You’re in a hot car. You’re thirsty as hell and risk a swig from an ancient half-drunk bottle of mineral water. Ugh, it tastes how you would imagine a plastics factory to taste. The four enemies of food packaging: light, oxygen, time and heat. These are the “bad guys”, that cause volatile compounds (the quick-to-evaporate chemicals from which we determine smells and flavours) to be released. They can also cause plastics to degrade.

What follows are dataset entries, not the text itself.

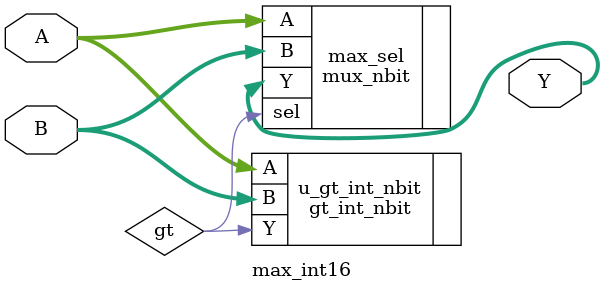
<source format=v>

module max_int16 #(
    parameter WIDTH = 16,
    parameter IMPL_TYPE = 1
)(
    input [WIDTH-1:0] A,
    input [WIDTH-1:0] B,
    output [WIDTH-1:0] Y,
);

    wire gt;
    gt_int_nbit #(
        .WIDTH(WIDTH),
        .IMPL_TYPE(IMPL_TYPE)
    ) u_gt_int_nbit (
        .A(A),
        .B(B),
        .Y(gt)
    );

    mux_nbit #(.WIDTH(WIDTH)) max_sel ( .A(A), .B(B), .sel(gt), .Y(Y));

endmodule

</source>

With chilled foods, the plastic taste is less of an issue, although wrapping foods up in plastic can lead to an unwanted sweaty quality. This is
why
meat aficionados consider it criminal to remove a steak from vacuum packaging and whack it straight in a hot pan (they would of course eschew vacuum packaging, and unfold the old-fashioned butchers’ paper from around their dry-aged cuts well ahead of cooking, unless they were sous-viding it first, in which case, they’d probably vac-pack it again). Wet meat does not brown well (browning being what makes meat delicious). It steams itself, instead.
The taste of metal
Metallic taste, is very complex: It doesn’t necessarily mean you swallow some metal. Metals act like catalysts and contribute to the degradation of some chemicals in foods, such as lipids. This reaction produces a metallic taste, but it’s not the metal you’re tasting. You can easily experience this if you take a few coins into a sweaty hand. You detect a metallic aroma but you don’t inhale metals, it’s just a reaction product between the coins and your skin. However, metals are still a major contributor to off flavours in food, which is why most cans are coated inside with a film of plastic.
The taste of cardboard
In food packaging circles, plain old cardboard and paper are considered a joke. They let flavours in and out without so much as a by your leave. For example, if you store food items next to soap or washing powder, off flavour volatile components may enter the food. Even cornflakes, he points out, are sealed in plastic bags inside the box these days.
The taste of glass
How often do you find yourself bemoaning that horrid glassy taste in your jam? Never. Glass is so very inert, it’s just brilliant. It is considered the safest and the best material for preserving flavour. It needs a lid, of course, which will involve metal and/or plastic. And it’s heavy and breakable. But you never taste it, which is why I favour used jars over Tupperware-type food containers at home (wild and crazy times over at our house, folks).
Avoiding packaging tastes
You know when it says on a package, “Store in a cool, dark place”? That. If you do not expose your foodstuffs to the four nasties: heat, light, oxygen and time, good tastes lie ahead. Heavily dented cans should probably be avoided, to be on the safe side, although the coating in cans is quite solid and does not crack easily, so the odd dink shouldn’t pose a problem. You could, of course, stop buying bottled and canned drinks and refill your own glass bottles instead. And purchase fresh, unpackaged foods daily as required, thus avoiding the need for protective and shelf-life extending wrappings.